Officials with the Alabama Hospital Association said nursing shortages are going to be one of the largest issues we face when it comes to tackling the Delta Variant.

“We are starting in a bad place with the nursing shortage,” President of the Alabama Hospital Association Dr. Don Williamson said. “We have had a substantial number of nurses join traveling nurse services and provide care outside the state, or even within the state, but in a different hospital and different location.”

Williamson said many nurses also left the field entirely during the pandemic and he said because of that, hospitals are already using traveling nurses to staff their units.

“As Covid cases increase in our hospitals, it will exacerbate the shortage we are already in,” Williamson said. “We are going to see increasing wait times in the ED. We are going to see increasing wait times to get into ICU. We are going to see increasing challenges with transfers.”

Williamson said there just aren’t enough nurses out there for hire, so we will likely see hospitals utilizing nursing students when they can and pulling from other departments again.
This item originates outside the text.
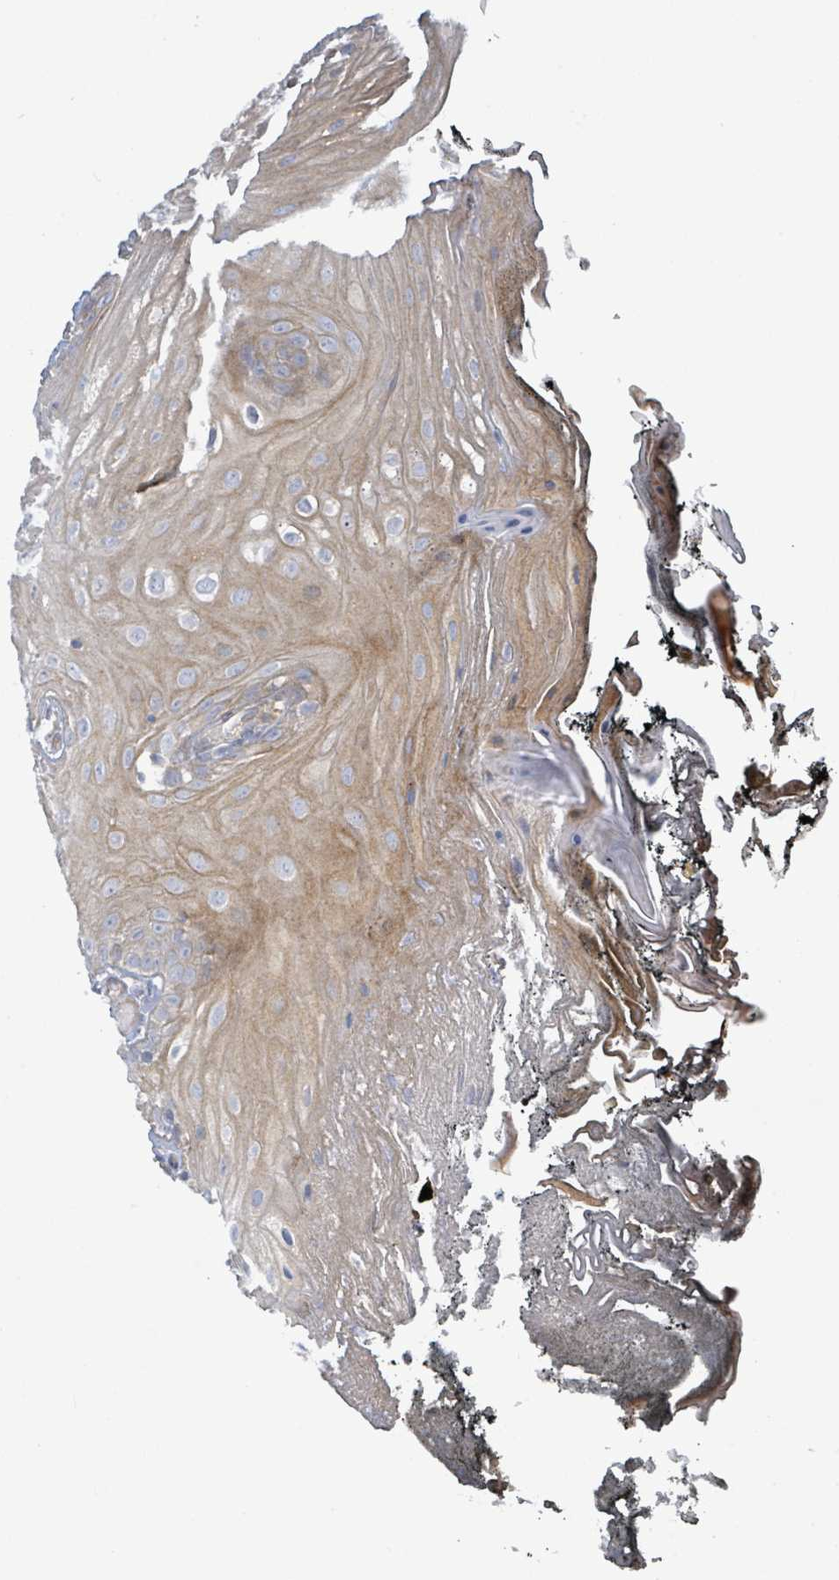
{"staining": {"intensity": "moderate", "quantity": ">75%", "location": "cytoplasmic/membranous"}, "tissue": "oral mucosa", "cell_type": "Squamous epithelial cells", "image_type": "normal", "snomed": [{"axis": "morphology", "description": "Normal tissue, NOS"}, {"axis": "morphology", "description": "Squamous cell carcinoma, NOS"}, {"axis": "topography", "description": "Oral tissue"}, {"axis": "topography", "description": "Head-Neck"}], "caption": "Oral mucosa stained with a brown dye shows moderate cytoplasmic/membranous positive staining in about >75% of squamous epithelial cells.", "gene": "CFAP210", "patient": {"sex": "female", "age": 81}}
“You may pull people from other services to provide care in a Covid or ICU unit,” he said. “If it’s a place where you do elective procedures, you may have to scale back elective procedures.”

Williamson said hospitals are not there yet, but nurses are preparing for what they know is coming if more people don’t get vaccinated.

“They know unless something dramatic changes, we are in for several weeks and probably months of rising case load,” he said. “People being severely ill and ending up in the ICU and some doing very very poorly.”

Dr. Williamson said because of the Delta Variant’s strength at infecting, hospitals will still see staff members needing to quarantine for testing positive for the virus, just likely not as many as they saw when there was no vaccine.